Diese Modelle liefern weitere Ansatzpunkte, um zu untersuchen, wie künftige Klimaszenarien die Phytoplanktongemeinschaft der Ostsee verändern könnten. Sie ermöglichen etwa nachzuverfolgen, wie Anpassungen bei bestimmten Traits, wie etwa der Effizienz der Nährstoffaufnahme oder der Photosynthesekapazität , das ökologische Gleichgewicht insgesamt beeinflussen könnten.

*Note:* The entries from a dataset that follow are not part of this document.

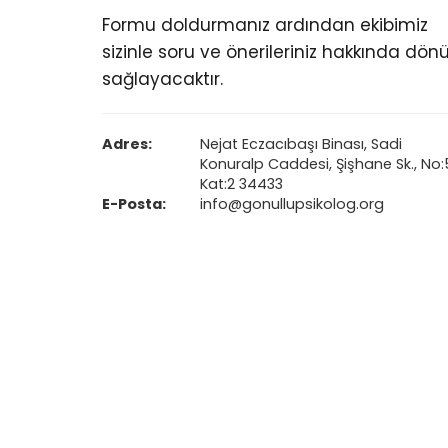
Formu doldurmanız ardından ekibimiz
sizinle soru ve önerileriniz hakkında dön
sağlayacaktır.
Adres:
Nejat Eczacıbaşı Binası, Sadi
Konuralp Caddesi, Şişhane Sk., No:
Kat:2 34433
E-Posta:
info@gonullupsikolog.org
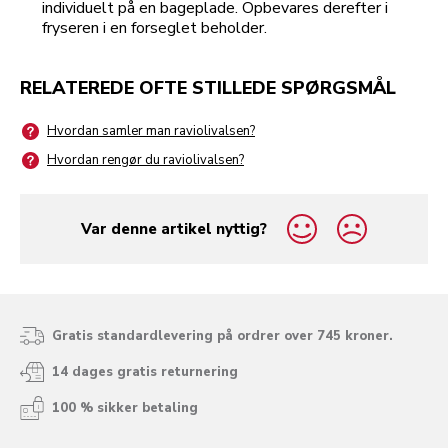
individuelt på en bageplade. Opbevares derefter i
fryseren i en forseglet beholder.
RELATEREDE OFTE STILLEDE SPØRGSMÅL
Hvordan samler man raviolivalsen?
Hvordan rengør du raviolivalsen?
Var denne artikel nyttig?
yes
no
Gratis standardlevering på ordrer over 745 kroner.
14 dages gratis returnering
100 % sikker betaling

Die Ergebnisse markieren einen bedeutenden Fortschritt darin, langfristige öko-evolutionäre Prozesse bei marinem Phytoplankton zu erforschen. Durch die Verbindung paläoökologischer Daten mit modernen genetischen und physiologischen Analysen wollen die Forschenden des Phytoark-Projekts einen innovativen Rahmen schaffen, um die funktionalen und adaptiven Reaktionen von Phytoplanktongemeinschaften auf den fortschreitenden und künftigen Klimawandel in der Ostsee vorherzusagen – Erkenntnisse, die letztlich auch der Meeresbiologie weltweit neue Antworten liefern könnten.